The SCA found that the High Court in Grahamstown erred in its ruling because Botha had initially published information about himself and his business.
“It is conceptually flawed that such information can remain private when it has been made public by Mr Botha himself,” the SCA found.
“The fact that he is a commercial farmer who uses animal traps is not a matter that he should keep private at all. There is no suggestion in the posts that Mr Botha is acting unlawfully. What the posts asserted is that he is acting unethically and thus the public have a right to know of such practices.
“The purpose of the public debate is to say things that others find different and difficult. Public debate does not require politeness. What Mr Botha seeks to do is to unjustifiably limit Mr Smuts’ right to freedom of expression and his entitlement to make a fair comment on the facts that are true and related to matters of public interests,” the SCA said in its ruling.
It said the High Court, in recognising Smuts’ right to freedom of expression, erred in two respects:
First, it considered Botha to have a right to privacy of comparable importance.
“That is not so” because the information was in the public domain, and Botha consequently had a weak right to privacy in respect of that information.
Second, the High Court approached the matter by asking whether Smuts could have exercised his right to freedom of expression with greater restraint so as to afford Botha’s right to privacy greater protection.

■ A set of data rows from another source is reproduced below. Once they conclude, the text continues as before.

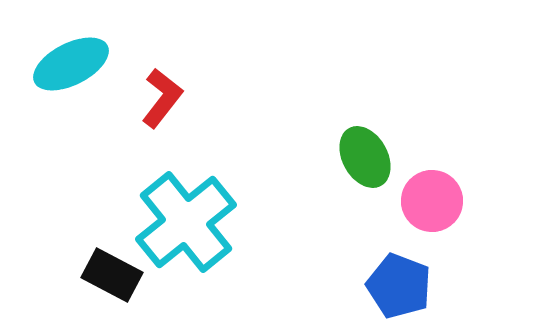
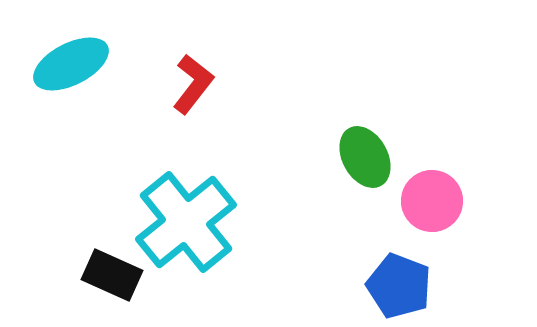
red L-shape: moved 31 px right, 14 px up
black rectangle: rotated 4 degrees counterclockwise
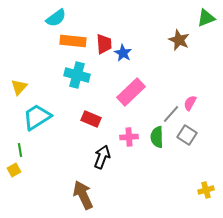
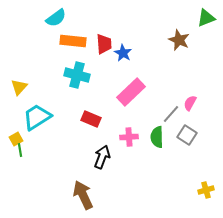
yellow square: moved 2 px right, 31 px up
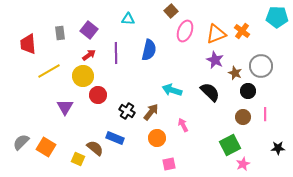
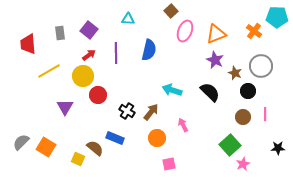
orange cross: moved 12 px right
green square: rotated 15 degrees counterclockwise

That, said the SCA, is not the correct way to look at the matter.
It said a court should not act as a censor to determine how best persons might speak.

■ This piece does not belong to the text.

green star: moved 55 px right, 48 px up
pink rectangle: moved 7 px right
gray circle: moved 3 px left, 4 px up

“In this case, Mr Smuts enjoyed the right to air his views as to animal cruelty and attribute to Mr Botha the practice of trapping.
“After all, that information was true, never denied by Mr Botha, nor hidden by him.

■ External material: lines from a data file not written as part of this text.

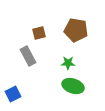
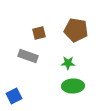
gray rectangle: rotated 42 degrees counterclockwise
green ellipse: rotated 20 degrees counterclockwise
blue square: moved 1 px right, 2 px down
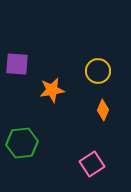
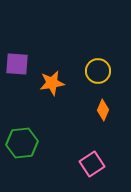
orange star: moved 7 px up
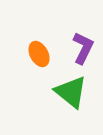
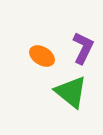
orange ellipse: moved 3 px right, 2 px down; rotated 30 degrees counterclockwise
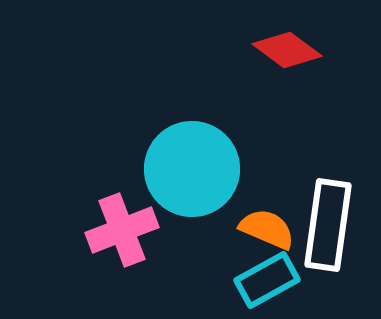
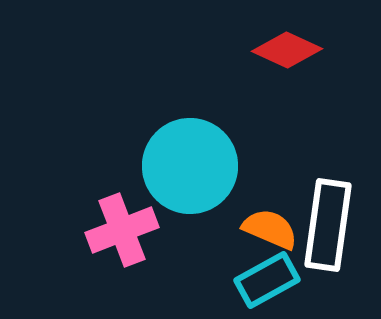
red diamond: rotated 12 degrees counterclockwise
cyan circle: moved 2 px left, 3 px up
orange semicircle: moved 3 px right
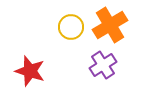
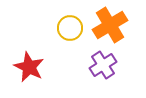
yellow circle: moved 1 px left, 1 px down
red star: moved 1 px left, 4 px up; rotated 8 degrees clockwise
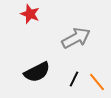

“In these circumstances, the test is not whether Mr Smuts could have posted more cautiously, the question is whether Mr Botha had any claim to privacy in respect of the information posted.
“His claim, as I have explained, was weak,” noted Justice Rammaka Steven Mathopo in the ruling.
He said the contention by Botha that the Facebook post suggested that Botha acted unlawfully when he trapped the baboons and porcupine in cages and that he allegedly poisoned the captured animals has no merit.
The Facebook post, according to the judgment, merely stated that Botha claims to have a permit and that nowhere in the post is it suggested that he is acting unlawfully.
“In sum, Mr Botha’s personal information was in the public domain before Mr Smuts published the posts.
“His ownership of the farm Varsfontein was a matter of public record in the Deeds Registry, his name and occupation as an insurance broker, along with his Port Elizabeth address had been published on the internet by Mr Botha himself, thus his right to privacy was not infringed.
“Essentially what Mr Smuts did was to give further publicity to information about Mr Botha that was already in the public domain.
“That said, there was no basis for the interdict against Mr Smuts. The appeal must be upheld,” the SCA concluded.
It said that freedom of choice can only be exercised if activities happening at Botha’s farm are laid bare for the public.
The SCA said it would serve no useful purpose in publishing the photographs without stating where they were taken, by whom the traps were used and naming the farm and identifying its owner.